É possível que as células malignas se disseminem a partir do procedimento com agulhas?


Sim, é possível que células anormais de lesões malignas ou pré-malígnas, como as das ceratoses actínicas, sejam disseminadas e implantadas em outros locais pelo procedimento. Pelo mesmo motivo, esse procedimento deve ser evitado em pessoas que possuam infecção ativa no local.


Como o microagulhamento "espalha" o câncer?


Um dos dispositivos utilizados para fazer as micropunturas na pele é o roller, que consiste em um cabo com uma rodinha na ponta onde ficam as microagulhas. Quando esse equipamento rola de um ponto a outro, ele vai perfurando a pele. Com isso, as células tumorais podem ser implantadas, ou seja, carregadas de uma região a outra, se disseminando.

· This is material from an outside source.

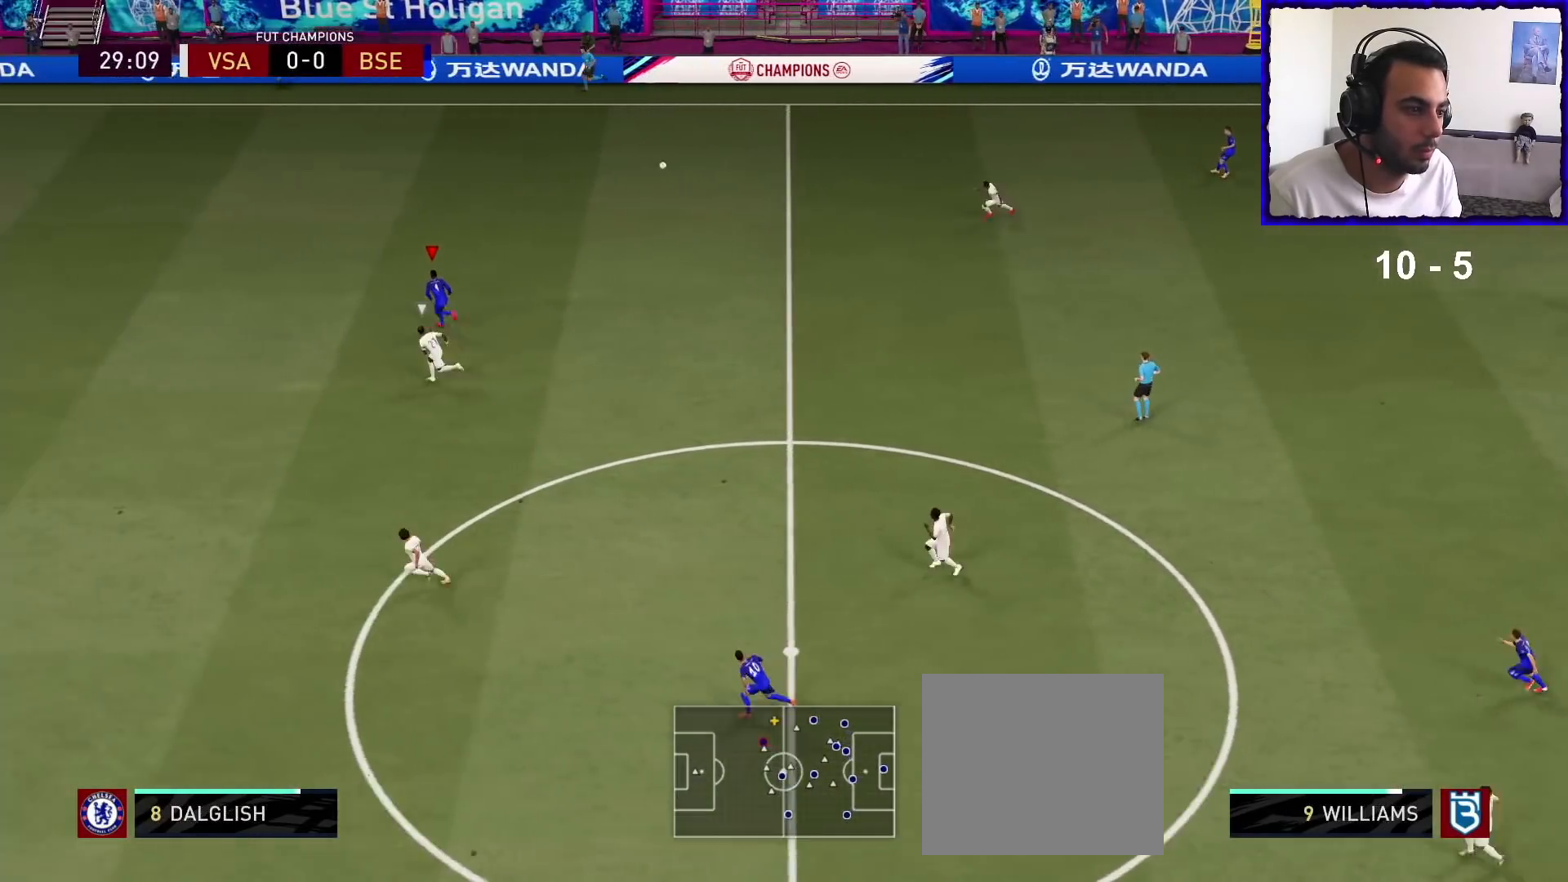
{"buttons": ["R1"], "left_stick": "left", "right_stick": "center", "events": []}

Quais cuidados é preciso ter nesse caso?


Primeiramente, é fundamental que este procedimento médico seja realizado por um profissional qualificado e em um ambiente com estrutura adequada para execução do procedimento respeitando todas as normas sanitárias e de segurança. Além disso, é essencial, antes de realizar qualquer procedimento na pele, que seja realizada uma avaliação criteriosa por dermatologista, que é o especialista responsável por diagnosticar e tratar as diversas condições da pele, a fim de identificar possíveis lesões pré-cancerígenas ou já cancerígenas e indicar o tratamento adequado.


Antes de fazer uma avaliação minuciosa da pele da pessoa para identificar possíveis lesões e garantir que a região esteja íntegra?


É fundamental realizar uma avaliação minuciosa da pele para garantir que ela esteja íntegra e que não haja lesões pré-existentes, como infecções e neoplasias que possam ser disseminadas pelo procedimento. Daí a importância da escolha de um profissional médico capacitado, preferencialmente um dermatologista que pode lançar mão de exames específicos, como a dermatoscopia, para analisar de forma mais minuciosa as lesões da pele.


Quais são os sinais do melanoma?


O melanoma se manifesta através de lesões pigmentadas, mais escuras, na pele. Apesar de sempre pensarmos no câncer de pele como uma lesão “feia”, algumas vezes o melanoma pode ser confundido até mesmo com as pintinhas que possuímos no corpo.

Em geral, existem alguns sinais mais simples que precisamos estar atentos em nossas pintas e que podem ser reconhecidos por qualquer pessoa. Para facilitar a identificação de melanoma, usamos a regra do “ABCDE” do Melanoma, que destaca os seguintes sinais:

Assimetria, Bordas irregulares, Cores variadas, Diâmetro maior que 6 mm e Evolução ou mudança de cor, forma ou na aparência de uma pinta ou lesão na pele.

É interessante passar por avaliação dermatológica regular para acompanhamento de pintas, especialmente se a pessoa possui histórico familiar de câncer de pele. Mas se for notado algum desses sinais na pele, a pessoa deve procurar o dermatologista para que possa ser realizada a dermatoscopia da lesão, um exame simples não invasivo que pode garantir maior precisão no diagnóstico e definir qual será a conduta frente a lesão, acompanhamento, biópsia para análise laboratorial e ditar o melhor tratamento.